Saved data entries
▼
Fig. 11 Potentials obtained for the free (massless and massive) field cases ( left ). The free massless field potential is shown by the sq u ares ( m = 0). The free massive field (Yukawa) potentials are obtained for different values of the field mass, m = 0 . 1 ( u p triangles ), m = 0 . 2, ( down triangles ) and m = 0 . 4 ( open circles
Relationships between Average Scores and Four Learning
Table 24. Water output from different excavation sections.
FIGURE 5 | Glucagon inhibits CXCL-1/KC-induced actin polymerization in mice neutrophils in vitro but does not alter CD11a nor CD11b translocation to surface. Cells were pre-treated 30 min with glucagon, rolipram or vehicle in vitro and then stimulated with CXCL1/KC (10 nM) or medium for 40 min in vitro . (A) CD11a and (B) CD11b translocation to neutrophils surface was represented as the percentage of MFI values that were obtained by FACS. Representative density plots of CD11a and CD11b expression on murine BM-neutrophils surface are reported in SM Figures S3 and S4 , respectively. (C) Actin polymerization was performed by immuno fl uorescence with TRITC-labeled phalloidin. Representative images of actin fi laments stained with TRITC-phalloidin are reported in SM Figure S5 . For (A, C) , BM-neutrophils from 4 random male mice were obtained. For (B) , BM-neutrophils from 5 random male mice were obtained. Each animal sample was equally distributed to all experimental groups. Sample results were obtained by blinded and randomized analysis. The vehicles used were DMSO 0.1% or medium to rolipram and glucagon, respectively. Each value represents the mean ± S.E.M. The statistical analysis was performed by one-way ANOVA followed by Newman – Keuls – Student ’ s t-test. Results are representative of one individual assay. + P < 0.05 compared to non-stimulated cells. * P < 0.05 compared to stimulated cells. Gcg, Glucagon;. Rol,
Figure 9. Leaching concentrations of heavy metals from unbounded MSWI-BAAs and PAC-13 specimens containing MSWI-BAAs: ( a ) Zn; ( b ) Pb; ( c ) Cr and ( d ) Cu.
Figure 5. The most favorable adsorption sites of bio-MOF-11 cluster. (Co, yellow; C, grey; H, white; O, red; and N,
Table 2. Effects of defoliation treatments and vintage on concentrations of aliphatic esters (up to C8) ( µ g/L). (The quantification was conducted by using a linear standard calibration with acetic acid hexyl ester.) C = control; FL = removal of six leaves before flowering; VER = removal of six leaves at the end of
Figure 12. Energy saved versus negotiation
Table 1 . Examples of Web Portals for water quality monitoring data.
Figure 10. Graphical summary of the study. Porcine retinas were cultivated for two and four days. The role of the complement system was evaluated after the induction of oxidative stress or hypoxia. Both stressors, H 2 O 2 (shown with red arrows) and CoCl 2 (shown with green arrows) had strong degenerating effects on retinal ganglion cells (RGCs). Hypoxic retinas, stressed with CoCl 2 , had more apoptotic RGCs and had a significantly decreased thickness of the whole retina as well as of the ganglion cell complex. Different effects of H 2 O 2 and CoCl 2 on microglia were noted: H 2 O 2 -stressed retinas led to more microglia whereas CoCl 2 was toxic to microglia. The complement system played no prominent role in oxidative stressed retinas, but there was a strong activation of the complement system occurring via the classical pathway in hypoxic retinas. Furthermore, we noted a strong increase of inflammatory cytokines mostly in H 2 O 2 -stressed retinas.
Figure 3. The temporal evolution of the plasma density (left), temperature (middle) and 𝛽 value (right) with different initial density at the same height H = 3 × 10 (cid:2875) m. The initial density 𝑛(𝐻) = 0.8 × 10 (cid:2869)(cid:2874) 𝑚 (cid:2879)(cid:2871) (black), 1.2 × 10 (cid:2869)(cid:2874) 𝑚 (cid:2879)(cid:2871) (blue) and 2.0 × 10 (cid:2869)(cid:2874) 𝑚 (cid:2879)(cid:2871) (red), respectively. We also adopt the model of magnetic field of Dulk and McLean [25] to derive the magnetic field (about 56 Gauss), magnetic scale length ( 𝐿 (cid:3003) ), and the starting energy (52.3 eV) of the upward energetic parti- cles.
▲
▶ **Activity**: Every record must be transcribed exactly as written.

▶ **Expected output**:
Fig. 11 Potentials obtained for the free (massless and massive) field cases ( left ). The free massless field potential is shown by the sq u ares ( m = 0). The free massive field (Yukawa) potentials are obtained for different values of the field mass, m = 0 . 1 ( u p triangles ), m = 0 . 2, ( down triangles ) and m = 0 . 4 ( open circles
Relationships between Average Scores and Four Learning
Table 24. Water output from different excavation sections.
FIGURE 5 | Glucagon inhibits CXCL-1/KC-induced actin polymerization in mice neutrophils in vitro but does not alter CD11a nor CD11b translocation to surface. Cells were pre-treated 30 min with glucagon, rolipram or vehicle in vitro and then stimulated with CXCL1/KC (10 nM) or medium for 40 min in vitro . (A) CD11a and (B) CD11b translocation to neutrophils surface was represented as the percentage of MFI values that were obtained by FACS. Representative density plots of CD11a and CD11b expression on murine BM-neutrophils surface are reported in SM Figures S3 and S4 , respectively. (C) Actin polymerization was performed by immuno fl uorescence with TRITC-labeled phalloidin. Representative images of actin fi laments stained with TRITC-phalloidin are reported in SM Figure S5 . For (A, C) , BM-neutrophils from 4 random male mice were obtained. For (B) , BM-neutrophils from 5 random male mice were obtained. Each animal sample was equally distributed to all experimental groups. Sample results were obtained by blinded and randomized analysis. The vehicles used were DMSO 0.1% or medium to rolipram and glucagon, respectively. Each value represents the mean ± S.E.M. The statistical analysis was performed by one-way ANOVA followed by Newman – Keuls – Student ’ s t-test. Results are representative of one individual assay. + P < 0.05 compared to non-stimulated cells. * P < 0.05 compared to stimulated cells. Gcg, Glucagon;. Rol,
Figure 9. Leaching concentrations of heavy metals from unbounded MSWI-BAAs and PAC-13 specimens containing MSWI-BAAs: ( a ) Zn; ( b ) Pb; ( c ) Cr and ( d ) Cu.
Figure 5. The most favorable adsorption sites of bio-MOF-11 cluster. (Co, yellow; C, grey; H, white; O, red; and N,
Table 2. Effects of defoliation treatments and vintage on concentrations of aliphatic esters (up to C8) ( µ g/L). (The quantification was conducted by using a linear standard calibration with acetic acid hexyl ester.) C = control; FL = removal of six leaves before flowering; VER = removal of six leaves at the end of
Figure 12. Energy saved versus negotiation
Table 1 . Examples of Web Portals for water quality monitoring data.
Figure 10. Graphical summary of the study. Porcine retinas were cultivated for two and four days. The role of the complement system was evaluated after the induction of oxidative stress or hypoxia. Both stressors, H 2 O 2 (shown with red arrows) and CoCl 2 (shown with green arrows) had strong degenerating effects on retinal ganglion cells (RGCs). Hypoxic retinas, stressed with CoCl 2 , had more apoptotic RGCs and had a significantly decreased thickness of the whole retina as well as of the ganglion cell complex. Different effects of H 2 O 2 and CoCl 2 on microglia were noted: H 2 O 2 -stressed retinas led to more microglia whereas CoCl 2 was toxic to microglia. The complement system played no prominent role in oxidative stressed retinas, but there was a strong activation of the complement system occurring via the classical pathway in hypoxic retinas. Furthermore, we noted a strong increase of inflammatory cytokines mostly in H 2 O 2 -stressed retinas.
Figure 3. The temporal evolution of the plasma density (left), temperature (middle) and 𝛽 value (right) with different initial density at the same height H = 3 × 10 (cid:2875) m. The initial density 𝑛(𝐻) = 0.8 × 10 (cid:2869)(cid:2874) 𝑚 (cid:2879)(cid:2871) (black), 1.2 × 10 (cid:2869)(cid:2874) 𝑚 (cid:2879)(cid:2871) (blue) and 2.0 × 10 (cid:2869)(cid:2874) 𝑚 (cid:2879)(cid:2871) (red), respectively. We also adopt the model of magnetic field of Dulk and McLean [25] to derive the magnetic field (about 56 Gauss), magnetic scale length ( 𝐿 (cid:3003) ), and the starting energy (52.3 eV) of the upward energetic parti- cles.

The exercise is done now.